▶ **Passage provided**:
= Beginning of Section =

Ginger Nuts of Horror
I rise early… very early! I’m up by 4am, and walk Jess, my giant German Shepherd, followed by a jog and then weights. Then by 6am, I’ll check social media, followed by trying to answer as many messages from readers as I can. Then it’s breakfast, shower, and hopefully ready to begin writing by 7.00am.
Mornings are my most creative time, and this is where I’ll craft new elements, or correct complex pieces of the plot – it’s funny how you can go to bed with a literary roadblock and wake up next morning with the solution on how to move the story forward in a plausible and exciting way. Afternoons are for editing, and evenings are for red wine!
These days, I have a fairly standard pattern – usually, I’ll do a brief story step-through, outlining the major plot points, and then may break that down further for each scene. I’ll start a story these days without having any idea how it will end or where the characters will take me. Sure, this sort of non-planning can result in my ripping out tens of thousands of words at a later stage, but I’ve found that for me, the best thing to do is simply to tell the story… let it all just tumble out onto the page. Tidy-up comes later!

= End of Section =

▶ **Material shown**:

= Beginning of Section =

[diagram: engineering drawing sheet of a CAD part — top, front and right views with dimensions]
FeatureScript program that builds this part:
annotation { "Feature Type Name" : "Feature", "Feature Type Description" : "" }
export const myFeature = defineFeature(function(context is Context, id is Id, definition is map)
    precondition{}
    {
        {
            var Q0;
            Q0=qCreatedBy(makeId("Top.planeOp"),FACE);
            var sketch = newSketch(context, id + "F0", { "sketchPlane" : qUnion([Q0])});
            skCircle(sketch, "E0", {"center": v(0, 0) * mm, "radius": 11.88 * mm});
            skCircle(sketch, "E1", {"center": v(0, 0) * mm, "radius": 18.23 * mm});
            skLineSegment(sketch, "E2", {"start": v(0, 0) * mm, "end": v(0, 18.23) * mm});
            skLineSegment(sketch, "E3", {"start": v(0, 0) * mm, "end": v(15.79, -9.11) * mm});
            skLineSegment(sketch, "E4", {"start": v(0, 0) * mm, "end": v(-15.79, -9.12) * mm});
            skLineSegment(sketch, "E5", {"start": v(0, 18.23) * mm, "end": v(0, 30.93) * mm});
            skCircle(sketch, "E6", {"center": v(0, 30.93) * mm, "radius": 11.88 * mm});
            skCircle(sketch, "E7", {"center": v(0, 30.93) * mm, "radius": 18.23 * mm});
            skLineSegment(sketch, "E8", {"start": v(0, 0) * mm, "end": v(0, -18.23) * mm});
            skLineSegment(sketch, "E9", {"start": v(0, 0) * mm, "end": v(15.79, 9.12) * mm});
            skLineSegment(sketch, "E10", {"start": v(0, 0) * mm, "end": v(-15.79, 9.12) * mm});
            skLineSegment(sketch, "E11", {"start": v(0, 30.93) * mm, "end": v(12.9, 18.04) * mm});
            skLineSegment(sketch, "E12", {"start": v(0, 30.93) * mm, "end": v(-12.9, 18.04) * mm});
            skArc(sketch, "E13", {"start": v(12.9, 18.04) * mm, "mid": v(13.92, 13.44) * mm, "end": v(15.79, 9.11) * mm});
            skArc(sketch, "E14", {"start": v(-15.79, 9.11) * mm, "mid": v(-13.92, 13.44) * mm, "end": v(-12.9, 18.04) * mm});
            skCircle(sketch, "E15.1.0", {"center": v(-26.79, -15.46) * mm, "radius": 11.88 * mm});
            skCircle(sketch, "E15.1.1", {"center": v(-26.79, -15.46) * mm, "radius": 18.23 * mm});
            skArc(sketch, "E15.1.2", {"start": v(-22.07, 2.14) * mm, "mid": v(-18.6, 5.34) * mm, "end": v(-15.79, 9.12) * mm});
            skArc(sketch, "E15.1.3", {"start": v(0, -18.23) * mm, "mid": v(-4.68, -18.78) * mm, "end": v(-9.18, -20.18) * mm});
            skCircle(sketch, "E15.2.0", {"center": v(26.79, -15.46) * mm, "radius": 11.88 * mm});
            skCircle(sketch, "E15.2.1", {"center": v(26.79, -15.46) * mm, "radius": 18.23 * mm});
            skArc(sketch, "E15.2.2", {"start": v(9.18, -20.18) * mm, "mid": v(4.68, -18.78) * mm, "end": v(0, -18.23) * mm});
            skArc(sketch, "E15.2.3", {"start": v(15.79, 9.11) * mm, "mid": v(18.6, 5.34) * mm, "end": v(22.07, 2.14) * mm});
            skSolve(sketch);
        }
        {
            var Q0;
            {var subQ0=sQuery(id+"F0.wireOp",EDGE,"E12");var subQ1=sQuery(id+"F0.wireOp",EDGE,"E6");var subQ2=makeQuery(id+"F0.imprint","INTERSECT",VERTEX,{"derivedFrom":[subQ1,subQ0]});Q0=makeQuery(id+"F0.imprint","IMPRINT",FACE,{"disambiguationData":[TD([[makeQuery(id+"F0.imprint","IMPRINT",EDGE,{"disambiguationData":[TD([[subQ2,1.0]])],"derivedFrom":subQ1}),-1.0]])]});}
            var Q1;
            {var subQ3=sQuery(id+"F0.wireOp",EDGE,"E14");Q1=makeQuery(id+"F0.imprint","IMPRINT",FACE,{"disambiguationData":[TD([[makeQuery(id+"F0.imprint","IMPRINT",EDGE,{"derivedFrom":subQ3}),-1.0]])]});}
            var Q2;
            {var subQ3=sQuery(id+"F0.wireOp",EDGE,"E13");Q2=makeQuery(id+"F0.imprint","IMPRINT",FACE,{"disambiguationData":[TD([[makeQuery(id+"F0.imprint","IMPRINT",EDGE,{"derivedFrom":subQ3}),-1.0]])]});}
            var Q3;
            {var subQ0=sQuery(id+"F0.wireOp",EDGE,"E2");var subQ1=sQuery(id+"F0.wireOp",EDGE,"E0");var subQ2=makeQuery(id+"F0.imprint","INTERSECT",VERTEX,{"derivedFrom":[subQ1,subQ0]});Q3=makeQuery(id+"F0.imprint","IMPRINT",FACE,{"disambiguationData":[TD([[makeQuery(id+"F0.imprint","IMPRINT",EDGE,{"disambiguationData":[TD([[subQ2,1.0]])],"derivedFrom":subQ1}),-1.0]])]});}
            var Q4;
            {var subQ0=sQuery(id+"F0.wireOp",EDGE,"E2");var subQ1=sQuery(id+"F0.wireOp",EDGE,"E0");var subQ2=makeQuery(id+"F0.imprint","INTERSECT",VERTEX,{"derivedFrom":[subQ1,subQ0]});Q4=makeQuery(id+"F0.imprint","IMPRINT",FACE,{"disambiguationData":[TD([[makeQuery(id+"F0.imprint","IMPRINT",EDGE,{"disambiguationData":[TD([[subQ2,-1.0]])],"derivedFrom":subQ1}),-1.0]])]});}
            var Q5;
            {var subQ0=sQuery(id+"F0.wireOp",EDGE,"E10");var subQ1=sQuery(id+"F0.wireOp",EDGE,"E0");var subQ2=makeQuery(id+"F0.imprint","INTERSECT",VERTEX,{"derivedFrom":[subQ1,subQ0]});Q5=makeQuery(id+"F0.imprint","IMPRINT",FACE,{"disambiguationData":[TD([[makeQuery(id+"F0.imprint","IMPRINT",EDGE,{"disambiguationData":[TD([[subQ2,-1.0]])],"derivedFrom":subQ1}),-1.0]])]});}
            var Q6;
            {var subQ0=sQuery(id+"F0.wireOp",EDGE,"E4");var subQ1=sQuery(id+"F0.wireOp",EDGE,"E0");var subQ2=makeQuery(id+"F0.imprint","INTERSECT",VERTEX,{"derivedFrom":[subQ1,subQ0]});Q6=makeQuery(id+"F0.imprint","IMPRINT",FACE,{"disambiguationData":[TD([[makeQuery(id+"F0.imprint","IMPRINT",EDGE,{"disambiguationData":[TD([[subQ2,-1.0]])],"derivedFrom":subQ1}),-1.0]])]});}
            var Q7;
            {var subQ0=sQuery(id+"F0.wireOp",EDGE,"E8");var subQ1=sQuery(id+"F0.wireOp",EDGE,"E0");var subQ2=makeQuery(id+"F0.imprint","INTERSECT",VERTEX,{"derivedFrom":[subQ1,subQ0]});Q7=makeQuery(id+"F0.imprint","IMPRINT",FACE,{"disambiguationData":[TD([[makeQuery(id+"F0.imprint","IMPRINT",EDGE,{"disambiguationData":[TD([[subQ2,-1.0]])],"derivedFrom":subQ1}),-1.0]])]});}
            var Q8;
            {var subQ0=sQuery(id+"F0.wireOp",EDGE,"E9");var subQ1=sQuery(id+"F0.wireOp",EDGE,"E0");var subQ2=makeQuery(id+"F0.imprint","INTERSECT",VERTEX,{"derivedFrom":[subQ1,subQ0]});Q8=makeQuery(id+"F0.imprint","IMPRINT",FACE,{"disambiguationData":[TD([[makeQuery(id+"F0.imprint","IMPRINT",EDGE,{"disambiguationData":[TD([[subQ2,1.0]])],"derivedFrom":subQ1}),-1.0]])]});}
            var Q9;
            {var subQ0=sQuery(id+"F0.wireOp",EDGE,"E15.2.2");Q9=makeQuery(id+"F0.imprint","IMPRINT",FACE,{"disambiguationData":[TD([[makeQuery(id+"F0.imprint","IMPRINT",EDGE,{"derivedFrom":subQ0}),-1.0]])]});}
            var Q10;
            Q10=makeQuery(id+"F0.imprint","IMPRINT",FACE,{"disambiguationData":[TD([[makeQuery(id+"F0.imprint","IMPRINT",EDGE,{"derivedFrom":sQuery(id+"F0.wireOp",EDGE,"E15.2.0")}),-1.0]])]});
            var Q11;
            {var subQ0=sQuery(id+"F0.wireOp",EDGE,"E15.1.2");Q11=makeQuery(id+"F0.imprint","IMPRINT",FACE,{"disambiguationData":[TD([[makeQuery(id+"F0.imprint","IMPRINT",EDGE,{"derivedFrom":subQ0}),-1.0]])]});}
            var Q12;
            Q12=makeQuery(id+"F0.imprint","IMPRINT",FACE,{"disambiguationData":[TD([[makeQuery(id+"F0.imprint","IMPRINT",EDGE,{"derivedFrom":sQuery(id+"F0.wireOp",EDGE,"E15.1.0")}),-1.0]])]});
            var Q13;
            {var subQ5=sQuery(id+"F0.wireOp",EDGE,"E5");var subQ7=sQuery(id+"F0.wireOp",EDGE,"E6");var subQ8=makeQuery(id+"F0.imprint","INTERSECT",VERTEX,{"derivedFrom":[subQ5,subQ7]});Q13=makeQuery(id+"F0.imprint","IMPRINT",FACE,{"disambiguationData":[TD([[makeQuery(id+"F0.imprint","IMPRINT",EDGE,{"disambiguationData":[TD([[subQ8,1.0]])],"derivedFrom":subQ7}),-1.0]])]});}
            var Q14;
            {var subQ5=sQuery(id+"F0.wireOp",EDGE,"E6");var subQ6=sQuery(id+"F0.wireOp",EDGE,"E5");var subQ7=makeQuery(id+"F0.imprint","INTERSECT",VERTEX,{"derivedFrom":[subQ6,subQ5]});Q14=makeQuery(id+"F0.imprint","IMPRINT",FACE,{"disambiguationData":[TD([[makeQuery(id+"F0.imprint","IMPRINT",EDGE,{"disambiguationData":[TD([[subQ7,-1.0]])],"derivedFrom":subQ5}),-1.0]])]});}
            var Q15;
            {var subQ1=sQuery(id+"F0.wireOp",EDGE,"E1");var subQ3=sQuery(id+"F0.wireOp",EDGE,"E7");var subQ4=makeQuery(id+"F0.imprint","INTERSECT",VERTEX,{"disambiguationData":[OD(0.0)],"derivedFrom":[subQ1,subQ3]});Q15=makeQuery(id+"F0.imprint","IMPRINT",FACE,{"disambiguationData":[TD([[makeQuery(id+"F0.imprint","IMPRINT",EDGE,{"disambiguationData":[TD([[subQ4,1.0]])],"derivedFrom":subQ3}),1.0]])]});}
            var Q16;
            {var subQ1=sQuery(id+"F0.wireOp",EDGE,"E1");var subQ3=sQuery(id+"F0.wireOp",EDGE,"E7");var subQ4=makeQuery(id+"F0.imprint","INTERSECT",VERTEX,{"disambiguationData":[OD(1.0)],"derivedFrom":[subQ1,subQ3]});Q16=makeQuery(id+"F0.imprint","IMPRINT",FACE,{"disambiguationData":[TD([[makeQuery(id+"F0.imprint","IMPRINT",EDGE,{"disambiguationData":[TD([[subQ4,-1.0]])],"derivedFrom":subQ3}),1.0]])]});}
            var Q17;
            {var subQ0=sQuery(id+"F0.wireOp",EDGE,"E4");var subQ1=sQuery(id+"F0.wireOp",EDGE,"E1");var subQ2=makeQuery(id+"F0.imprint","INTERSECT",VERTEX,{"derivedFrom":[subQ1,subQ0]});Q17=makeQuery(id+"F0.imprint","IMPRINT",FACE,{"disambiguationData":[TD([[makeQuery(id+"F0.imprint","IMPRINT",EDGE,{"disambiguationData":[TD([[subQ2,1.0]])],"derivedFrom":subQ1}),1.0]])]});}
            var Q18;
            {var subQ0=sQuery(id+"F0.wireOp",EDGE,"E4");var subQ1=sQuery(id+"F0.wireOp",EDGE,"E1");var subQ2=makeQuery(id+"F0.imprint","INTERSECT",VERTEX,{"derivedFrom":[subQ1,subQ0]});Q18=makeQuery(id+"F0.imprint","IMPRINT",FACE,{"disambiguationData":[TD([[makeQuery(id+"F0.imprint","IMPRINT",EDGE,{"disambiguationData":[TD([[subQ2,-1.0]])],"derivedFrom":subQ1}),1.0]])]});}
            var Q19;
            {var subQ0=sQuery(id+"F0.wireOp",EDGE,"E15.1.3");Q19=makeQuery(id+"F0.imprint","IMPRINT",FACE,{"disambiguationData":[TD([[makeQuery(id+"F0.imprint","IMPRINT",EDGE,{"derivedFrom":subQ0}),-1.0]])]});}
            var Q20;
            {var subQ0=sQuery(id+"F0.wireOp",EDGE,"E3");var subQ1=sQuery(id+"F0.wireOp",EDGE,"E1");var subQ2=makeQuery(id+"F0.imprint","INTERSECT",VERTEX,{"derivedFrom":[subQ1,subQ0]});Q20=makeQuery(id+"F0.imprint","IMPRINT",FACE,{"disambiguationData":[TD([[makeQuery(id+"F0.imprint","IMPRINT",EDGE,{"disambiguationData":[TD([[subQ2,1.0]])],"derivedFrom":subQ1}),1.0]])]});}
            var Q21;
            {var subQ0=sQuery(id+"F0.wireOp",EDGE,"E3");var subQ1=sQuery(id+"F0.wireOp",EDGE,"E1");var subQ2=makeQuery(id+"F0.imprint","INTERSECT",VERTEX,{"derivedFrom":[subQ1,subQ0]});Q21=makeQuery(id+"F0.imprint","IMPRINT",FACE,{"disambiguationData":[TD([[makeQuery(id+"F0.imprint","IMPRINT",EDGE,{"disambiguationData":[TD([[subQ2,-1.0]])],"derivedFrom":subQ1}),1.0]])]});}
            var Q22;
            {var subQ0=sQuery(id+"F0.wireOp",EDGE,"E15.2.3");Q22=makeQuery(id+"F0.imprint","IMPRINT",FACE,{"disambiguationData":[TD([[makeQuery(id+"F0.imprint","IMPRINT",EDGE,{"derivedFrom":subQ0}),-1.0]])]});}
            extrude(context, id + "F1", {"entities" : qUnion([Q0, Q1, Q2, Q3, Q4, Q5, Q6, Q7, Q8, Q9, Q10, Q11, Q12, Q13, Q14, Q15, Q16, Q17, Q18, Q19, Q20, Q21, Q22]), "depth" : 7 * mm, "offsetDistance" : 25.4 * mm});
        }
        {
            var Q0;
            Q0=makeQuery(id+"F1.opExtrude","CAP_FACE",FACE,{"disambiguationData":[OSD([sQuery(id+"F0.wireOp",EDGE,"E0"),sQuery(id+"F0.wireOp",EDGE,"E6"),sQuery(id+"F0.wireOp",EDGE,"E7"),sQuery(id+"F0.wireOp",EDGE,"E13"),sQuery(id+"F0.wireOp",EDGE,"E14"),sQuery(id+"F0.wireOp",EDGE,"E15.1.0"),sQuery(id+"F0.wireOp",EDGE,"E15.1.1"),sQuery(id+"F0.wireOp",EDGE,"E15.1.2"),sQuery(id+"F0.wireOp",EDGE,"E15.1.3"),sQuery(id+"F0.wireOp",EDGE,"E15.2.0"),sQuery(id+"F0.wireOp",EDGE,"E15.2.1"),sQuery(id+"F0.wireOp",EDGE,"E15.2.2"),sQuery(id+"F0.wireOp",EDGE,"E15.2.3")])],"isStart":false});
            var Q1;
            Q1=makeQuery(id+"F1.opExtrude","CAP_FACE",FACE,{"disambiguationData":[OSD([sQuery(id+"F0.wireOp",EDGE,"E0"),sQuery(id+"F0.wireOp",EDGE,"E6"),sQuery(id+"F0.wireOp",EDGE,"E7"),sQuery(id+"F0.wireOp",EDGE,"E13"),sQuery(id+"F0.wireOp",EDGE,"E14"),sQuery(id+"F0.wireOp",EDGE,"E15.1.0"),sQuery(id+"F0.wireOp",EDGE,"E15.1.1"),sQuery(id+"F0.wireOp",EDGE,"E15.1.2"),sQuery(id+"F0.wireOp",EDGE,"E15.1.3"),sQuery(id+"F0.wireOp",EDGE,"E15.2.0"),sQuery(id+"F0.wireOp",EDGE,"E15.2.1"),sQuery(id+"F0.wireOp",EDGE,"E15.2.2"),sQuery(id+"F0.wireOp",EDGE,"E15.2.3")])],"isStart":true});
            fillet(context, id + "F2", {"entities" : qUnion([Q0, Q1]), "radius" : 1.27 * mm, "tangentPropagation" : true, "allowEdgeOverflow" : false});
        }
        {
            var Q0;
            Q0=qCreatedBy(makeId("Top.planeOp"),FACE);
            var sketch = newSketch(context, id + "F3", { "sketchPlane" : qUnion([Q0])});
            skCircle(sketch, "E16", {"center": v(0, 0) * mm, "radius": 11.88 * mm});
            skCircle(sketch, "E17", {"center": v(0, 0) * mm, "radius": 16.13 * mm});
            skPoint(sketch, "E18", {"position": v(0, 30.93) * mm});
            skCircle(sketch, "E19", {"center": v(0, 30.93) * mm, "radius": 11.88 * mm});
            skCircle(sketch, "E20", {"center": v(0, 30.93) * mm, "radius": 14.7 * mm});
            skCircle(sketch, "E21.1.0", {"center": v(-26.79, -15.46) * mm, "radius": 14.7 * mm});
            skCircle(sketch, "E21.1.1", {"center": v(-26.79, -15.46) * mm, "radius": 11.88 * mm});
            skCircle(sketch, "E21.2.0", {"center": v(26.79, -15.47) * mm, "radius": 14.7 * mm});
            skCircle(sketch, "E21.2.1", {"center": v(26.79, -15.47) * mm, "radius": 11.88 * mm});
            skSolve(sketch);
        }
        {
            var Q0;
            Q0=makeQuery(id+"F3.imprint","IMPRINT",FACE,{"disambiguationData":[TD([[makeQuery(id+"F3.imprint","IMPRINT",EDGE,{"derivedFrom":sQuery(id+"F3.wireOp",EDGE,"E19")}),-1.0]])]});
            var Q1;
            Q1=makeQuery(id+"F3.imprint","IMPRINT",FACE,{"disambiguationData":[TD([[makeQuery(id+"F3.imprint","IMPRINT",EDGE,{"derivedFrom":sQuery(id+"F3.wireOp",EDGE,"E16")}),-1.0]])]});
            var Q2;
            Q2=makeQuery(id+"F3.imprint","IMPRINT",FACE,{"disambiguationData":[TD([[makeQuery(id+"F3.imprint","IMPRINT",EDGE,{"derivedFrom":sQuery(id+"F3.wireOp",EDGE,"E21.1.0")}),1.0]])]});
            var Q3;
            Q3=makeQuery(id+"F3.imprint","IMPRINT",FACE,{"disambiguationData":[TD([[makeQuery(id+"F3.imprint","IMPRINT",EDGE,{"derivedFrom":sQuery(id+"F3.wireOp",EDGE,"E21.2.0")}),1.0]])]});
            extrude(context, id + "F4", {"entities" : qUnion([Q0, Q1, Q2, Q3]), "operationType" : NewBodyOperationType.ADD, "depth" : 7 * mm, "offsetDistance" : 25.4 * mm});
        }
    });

= End of Section =

▶ **Task set**:
a) What activities does the passage on the writer's daily routine list before the check of social media at 6am?
b) Could you return, word for word, the passage on the writer's daily routine between "Mornings are my" and "for red wine!", inclusive?
c) Can you write the next part of the passage on the writer's daily routine, starting after its last sentence?

▶ **Answers given**:
a)
- Walking Jess, the giant German Shepherd
- A jog
- Weights

b)
Mornings are my most creative time, and this is where I’ll craft new elements, or correct complex pieces of the plot – it’s funny how you can go to bed with a literary roadblock and wake up next morning with the solution on how to move the story forward in a plausible and exciting way. Afternoons are for editing, and evenings are for red wine!

c)
My story inspiration can start with a single image – a picture of something that sets the mood for the entire story. Or it could be a paragraph on a website, a newspaper, or magazine, telling of something strange happening in some exotic part of the world – a cave found, a new species located, an ancient temple, proof of life on a comet – you get my drift. These all go into my Ideas Book – it’s like a scrapbook of my future projects waiting to be given life.
The other inspirations have come from my love of horror / sci-fi / action-adventure books, comics, movies, you-name-it, from, it seems, forever. My favorites that always held me spellbound were the ones where some age-old mystery is found, or something released, that has dire consequences for mankind today. The king of this genre was my idol, Graham Masterton, and I devoured everything he wrote. And now as a delightful bonus, Graham is reading through my latest work, The Book of the Dead, as I type this down.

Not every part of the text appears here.